» **TRY IT**
In the text on the Wales Rural Observatory, what does the update dated 28.08.12 say the observatory's offering on Click on Wales reports?

I suspect that with the Wales Rural Observatory we have another example of how things have gone backwards since devolution. For here we have a team funded by the Welsh Government that liaises with senior civil servants (most of whom will also be non-Welsh) and co-operates with hostile agencies such as the Planning Inspectorate and the Housing Directorate – with maybe no genuinely Welsh input at any stage in the process. These various groups will make decisions that will subsequently be delivered, pre-packaged, to our elected representatives, who will then, in turn, lie to us by presenting these policies as the products of their protracted deliberations. Hey presto! we have a new ‘Welsh’ law. This is democracy? This is the devolution so many Welsh got excited about?
All that’s changed with ‘devolution’ is that more of the English civil servants controlling life in Wales are now based in Wales. Only a fool would confuse this with ‘greater accountibility’ or true devolution.
The colonial system is more entrenched here now than ever it was in the past; increasing its hold, year on year, on what passes for ‘Welsh’ public life and ‘Welsh’ politics – and all disguised by the fig leaf of devolution. The fundamental problem with outfits like the Wales Rural Observatory and the Housing Directorate, the Planning Inspectorate and all the rest, is that they operate within a geographic unit called ‘Wales’ which for them is an appendage to, and in no way different from, England. And those arseholes in the Assembly let them get away with it, even encourage them in this outlook.
There is no hope for Wales until devolution is destroyed. Given the choice between devolution and what we had before, I would choose to go back to pre-devolution days rather than stick with this insulting charade any longer. But the choice must be between devolution and independence. So don’t get bogged down in trivia, distractions and side-shows. Make as many as you can reach focus on the choice between independence and assimilation. Because that is the choice.
P.S. I also detect a strong whiff of Common Purpose, that New Labour ‘Freemasonry for the twenty-first century’, around the ‘Observatory’.
UPDATE 28.08.12: Today’s offering from the Wales Rural Observatory appears on Click on Wales. It tells us, wait for it! – you need a car if you live in the country. Public money is being used to keep these people in work, to produce ‘findings’ that the average seven-year-old could tell us. This is no joke.
C’mon Jac, North Wales has to be evacuated because of two main pollution issues, nuclear waste and sheep dip, that’s why they’re joking at us and declaring Traws to be a tax free development zone and building homes and schools for the learning disabled everywhere…. they’re needed!

» **RAW DATA**

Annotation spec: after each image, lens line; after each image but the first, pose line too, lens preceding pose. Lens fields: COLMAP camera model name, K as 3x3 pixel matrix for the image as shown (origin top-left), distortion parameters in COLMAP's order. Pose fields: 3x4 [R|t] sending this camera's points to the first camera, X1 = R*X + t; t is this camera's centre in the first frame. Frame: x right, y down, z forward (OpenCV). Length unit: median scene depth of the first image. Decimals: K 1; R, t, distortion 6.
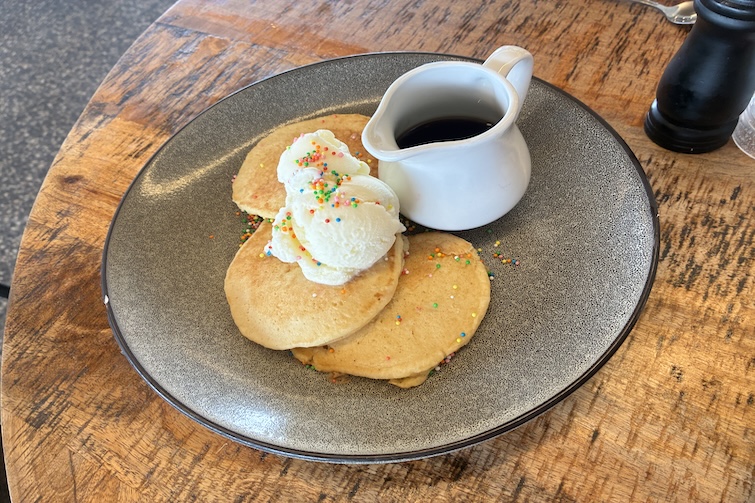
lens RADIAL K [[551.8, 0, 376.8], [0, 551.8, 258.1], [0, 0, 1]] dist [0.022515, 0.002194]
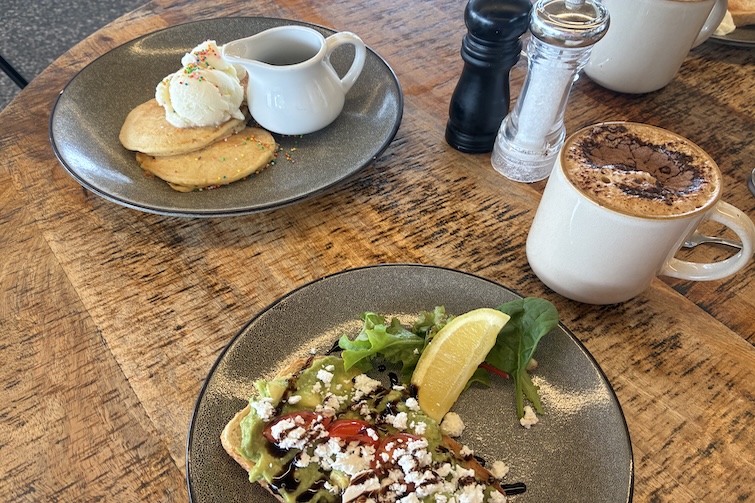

» **ANSWER TO THE PROBLEM**
It reports that you need a car if you live in the country.